What and where the kitchen is
The kitchen is the everyday nickname for the non-volley zone. It is the area that runs 7 feet back from the net on both sides, stretching the full width of the court. It is usually marked with a line, and that line is part of the zone.
The name is pure slang. There is no official reason it is called the kitchen, and the rulebook only ever uses “non-volley zone.” But everyone on the court will call it the kitchen, so it is worth knowing both terms.
The one rule that matters
You cannot volley the ball while standing in the kitchen. A volley means hitting the ball out of the air before it bounces. If any part of your foot is inside the zone or touching its line when you volley, it is a fault.
That is the entire restriction. It does not stop you from entering the kitchen for any other reason. You can walk in, stand in it, and hit balls that have already bounced there. The rule targets only volleys.
The faults beginners keep committing
Most kitchen faults are not about standing in the zone. They come from momentum.
| Situation | Legal or fault? |
|---|---|
| Volleying while standing in the kitchen | Fault |
| Volleying, then momentum carries you into the kitchen | Fault |
| Touching the kitchen line while volleying | Fault |
| Stepping in to hit a ball that bounced | Legal |
| Standing in the kitchen between shots | Legal |
The momentum rule is the sneaky one. If you jump to hit a volley from just outside the line and land inside the zone afterward, it is still a fault. You must have fully re-established your feet outside the kitchen before your next volley. Your paddle or body crossing over the plane of the net does not matter for this rule, only your feet and where they land.
Why the kitchen exists
Without the non-volley zone, tall or aggressive players could crowd the net and smash every ball straight down before it bounced, ending points instantly. The kitchen pushes players back a step and forces softer, more skillful net play. This is where the “dink,” a gentle shot that arcs just over the net into the opponent’s kitchen, becomes central to the game. Good players trade dinks patiently, waiting for a ball that pops up high enough to attack safely from outside the line.
A simple way to remember it
Think of the kitchen as a “no smashing out of the air” zone rather than a place you cannot go. Bounced balls are fair game anywhere. Volleys are only legal with both feet planted behind the line.

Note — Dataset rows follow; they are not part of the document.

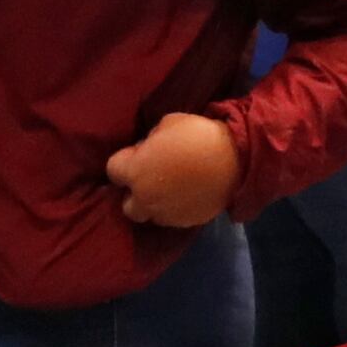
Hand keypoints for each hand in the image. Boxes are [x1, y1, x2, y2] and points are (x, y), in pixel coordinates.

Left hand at [105, 110, 241, 229]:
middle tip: (151, 178)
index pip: (112, 170)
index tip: (140, 153)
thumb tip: (148, 151)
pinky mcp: (185, 222)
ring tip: (172, 186)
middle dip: (135, 193)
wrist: (234, 160)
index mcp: (135, 172)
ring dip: (155, 202)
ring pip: (150, 214)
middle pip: (127, 205)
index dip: (125, 160)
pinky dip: (175, 208)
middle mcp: (145, 199)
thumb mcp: (166, 124)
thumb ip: (150, 142)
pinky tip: (188, 193)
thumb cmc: (197, 136)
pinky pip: (172, 217)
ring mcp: (165, 214)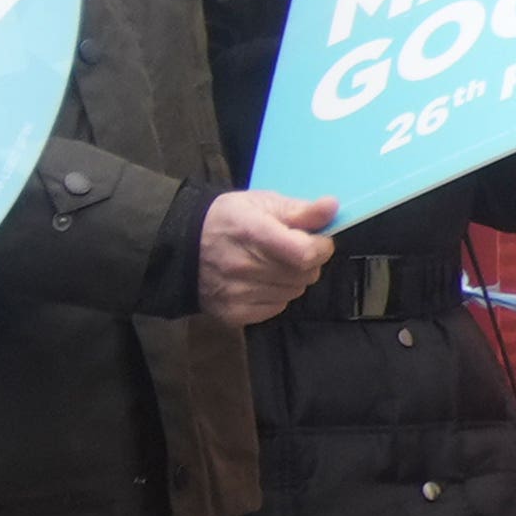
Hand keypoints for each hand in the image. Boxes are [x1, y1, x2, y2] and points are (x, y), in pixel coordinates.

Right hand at [197, 190, 339, 325]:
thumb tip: (332, 207)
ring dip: (293, 278)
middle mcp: (242, 265)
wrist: (182, 245)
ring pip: (295, 291)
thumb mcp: (262, 203)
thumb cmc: (229, 219)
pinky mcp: (233, 312)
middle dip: (307, 261)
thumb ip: (300, 209)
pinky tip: (261, 280)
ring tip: (273, 264)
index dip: (321, 247)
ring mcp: (236, 292)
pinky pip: (277, 307)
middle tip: (290, 250)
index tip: (317, 239)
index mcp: (251, 231)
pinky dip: (278, 295)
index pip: (304, 253)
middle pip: (305, 274)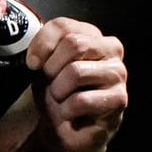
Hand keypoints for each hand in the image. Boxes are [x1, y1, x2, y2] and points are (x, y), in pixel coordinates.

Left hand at [26, 17, 126, 151]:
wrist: (63, 126)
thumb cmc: (56, 89)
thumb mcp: (43, 63)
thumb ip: (43, 47)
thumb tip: (35, 58)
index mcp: (91, 34)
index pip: (63, 26)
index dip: (41, 45)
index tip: (32, 64)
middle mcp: (111, 49)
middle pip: (74, 44)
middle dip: (52, 68)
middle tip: (51, 83)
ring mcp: (118, 74)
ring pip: (77, 71)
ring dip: (59, 90)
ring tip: (62, 98)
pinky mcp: (119, 99)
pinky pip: (82, 100)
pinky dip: (67, 110)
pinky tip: (70, 113)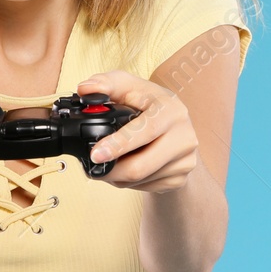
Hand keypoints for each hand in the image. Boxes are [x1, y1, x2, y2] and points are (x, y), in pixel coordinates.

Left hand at [73, 70, 198, 192]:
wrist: (177, 127)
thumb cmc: (150, 104)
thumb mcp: (130, 86)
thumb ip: (106, 83)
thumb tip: (85, 89)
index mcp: (172, 110)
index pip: (145, 131)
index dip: (118, 144)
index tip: (96, 154)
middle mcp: (184, 137)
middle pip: (141, 166)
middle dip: (111, 170)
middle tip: (93, 167)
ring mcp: (185, 161)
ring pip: (140, 180)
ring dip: (118, 176)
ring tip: (112, 162)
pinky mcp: (180, 178)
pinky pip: (146, 187)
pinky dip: (129, 182)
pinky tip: (127, 167)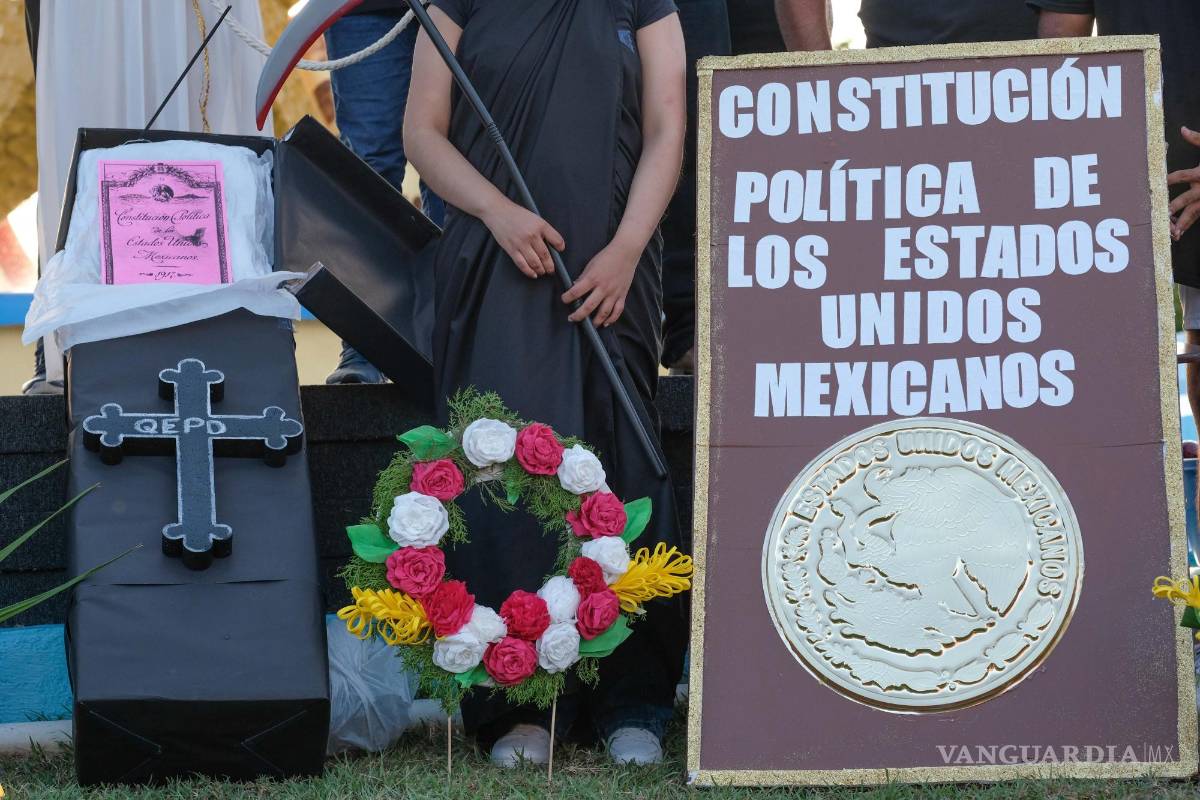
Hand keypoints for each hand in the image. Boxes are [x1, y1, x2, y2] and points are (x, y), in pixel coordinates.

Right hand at [481, 199, 564, 277]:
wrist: (497, 212)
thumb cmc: (516, 214)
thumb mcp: (534, 218)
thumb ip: (543, 230)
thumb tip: (552, 245)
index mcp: (540, 225)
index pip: (556, 240)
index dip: (560, 247)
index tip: (560, 251)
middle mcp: (532, 235)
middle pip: (546, 256)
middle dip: (550, 266)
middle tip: (552, 270)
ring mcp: (521, 243)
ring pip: (535, 263)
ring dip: (541, 270)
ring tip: (543, 271)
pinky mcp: (512, 250)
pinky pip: (522, 265)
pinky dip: (529, 272)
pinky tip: (533, 274)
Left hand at [561, 241, 638, 326]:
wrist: (626, 253)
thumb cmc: (607, 257)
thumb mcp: (591, 265)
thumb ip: (583, 277)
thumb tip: (574, 287)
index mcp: (593, 278)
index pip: (576, 291)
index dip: (567, 297)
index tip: (564, 299)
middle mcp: (603, 288)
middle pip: (589, 307)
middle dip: (578, 315)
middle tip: (571, 318)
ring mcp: (614, 293)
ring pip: (604, 312)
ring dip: (595, 321)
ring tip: (589, 325)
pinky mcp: (622, 295)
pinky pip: (617, 311)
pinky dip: (612, 319)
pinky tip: (605, 323)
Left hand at [1168, 126, 1199, 240]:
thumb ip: (1197, 139)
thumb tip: (1182, 129)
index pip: (1181, 176)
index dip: (1167, 180)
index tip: (1156, 183)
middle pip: (1185, 200)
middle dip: (1172, 207)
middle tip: (1159, 215)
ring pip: (1193, 213)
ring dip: (1181, 223)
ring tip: (1170, 233)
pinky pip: (1199, 216)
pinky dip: (1190, 224)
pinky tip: (1179, 232)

Getting this straight is one of the biggest early jumps in pickleball skill. Master the kitchen line and the soft dinking game that lives around it, and you will win far more points at the net than raw power ever gets you.

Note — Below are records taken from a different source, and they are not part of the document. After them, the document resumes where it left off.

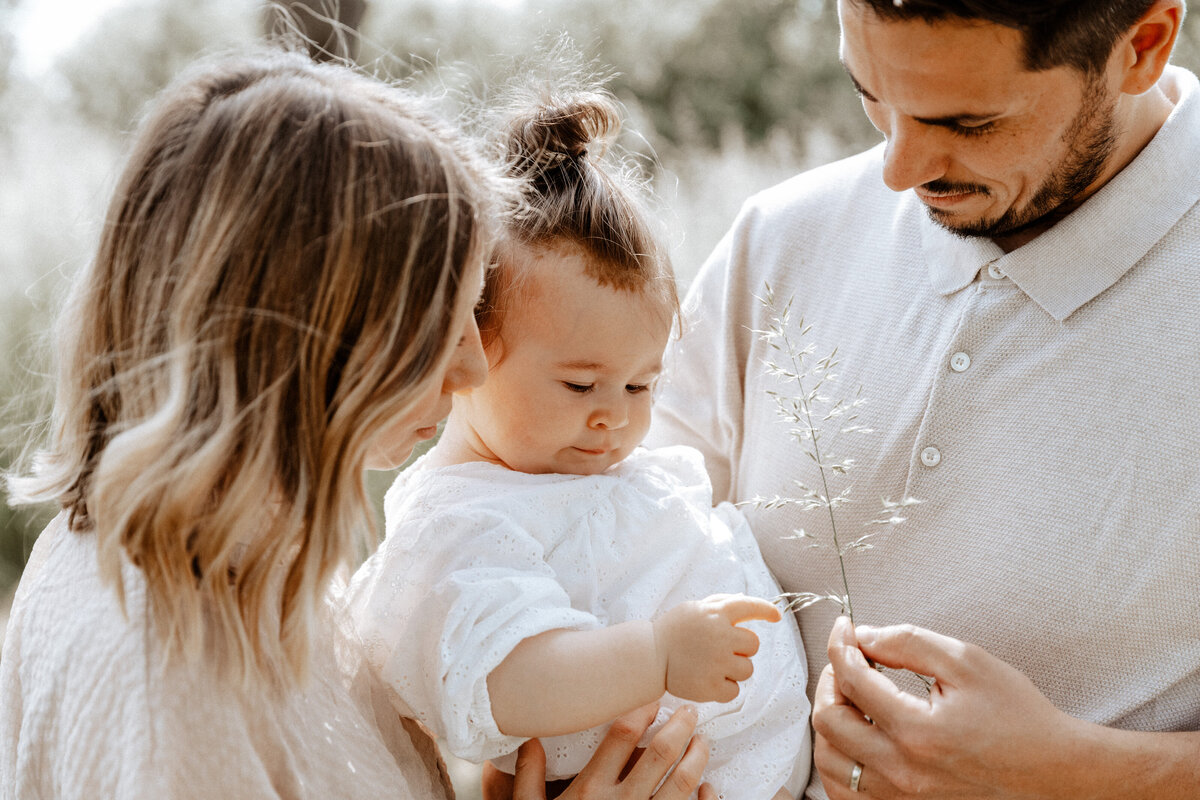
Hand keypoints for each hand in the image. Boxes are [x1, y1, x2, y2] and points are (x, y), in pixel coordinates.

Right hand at [482, 704, 715, 799]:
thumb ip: (528, 777)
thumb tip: (529, 741)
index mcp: (590, 789)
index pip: (622, 735)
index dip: (642, 709)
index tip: (653, 696)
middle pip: (661, 753)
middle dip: (680, 726)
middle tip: (690, 711)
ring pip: (682, 783)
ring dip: (697, 758)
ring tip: (702, 742)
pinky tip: (708, 787)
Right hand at [654, 593, 780, 702]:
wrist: (650, 656)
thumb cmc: (673, 631)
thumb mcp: (695, 608)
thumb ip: (720, 603)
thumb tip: (745, 600)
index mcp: (716, 614)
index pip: (749, 607)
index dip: (766, 610)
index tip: (776, 616)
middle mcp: (720, 636)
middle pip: (753, 645)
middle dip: (742, 648)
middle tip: (721, 650)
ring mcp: (717, 663)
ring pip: (747, 670)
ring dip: (734, 669)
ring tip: (712, 666)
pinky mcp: (711, 686)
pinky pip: (734, 690)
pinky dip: (724, 688)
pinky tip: (708, 680)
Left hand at [812, 617, 1081, 798]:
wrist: (1054, 772)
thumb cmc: (1018, 716)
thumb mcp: (968, 662)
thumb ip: (908, 643)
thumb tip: (861, 636)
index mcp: (918, 731)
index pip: (851, 680)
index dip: (841, 645)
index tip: (845, 629)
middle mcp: (903, 772)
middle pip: (829, 721)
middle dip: (830, 680)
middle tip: (847, 660)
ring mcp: (900, 799)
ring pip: (829, 761)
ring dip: (830, 720)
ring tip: (850, 696)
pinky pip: (845, 792)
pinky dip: (839, 760)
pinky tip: (856, 735)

Frequently asked questions
What is the kitchen in pickleball?+
The kitchen is the common name for the non-volley zone, a 7-foot area on each side of the net. You cannot hit a volley (a ball out of the air) while standing in it.
Can you ever step in the kitchen?+
Yes. You can step into the kitchen any time to play a ball that has bounced. The rule only forbids volleying while your feet are in the zone or touching its line.
Is it a fault if your momentum carries you into the kitchen?+
Yes. If you volley the ball and your momentum then carries you into the kitchen, or you touch the line, it is a fault even though you hit the ball from outside.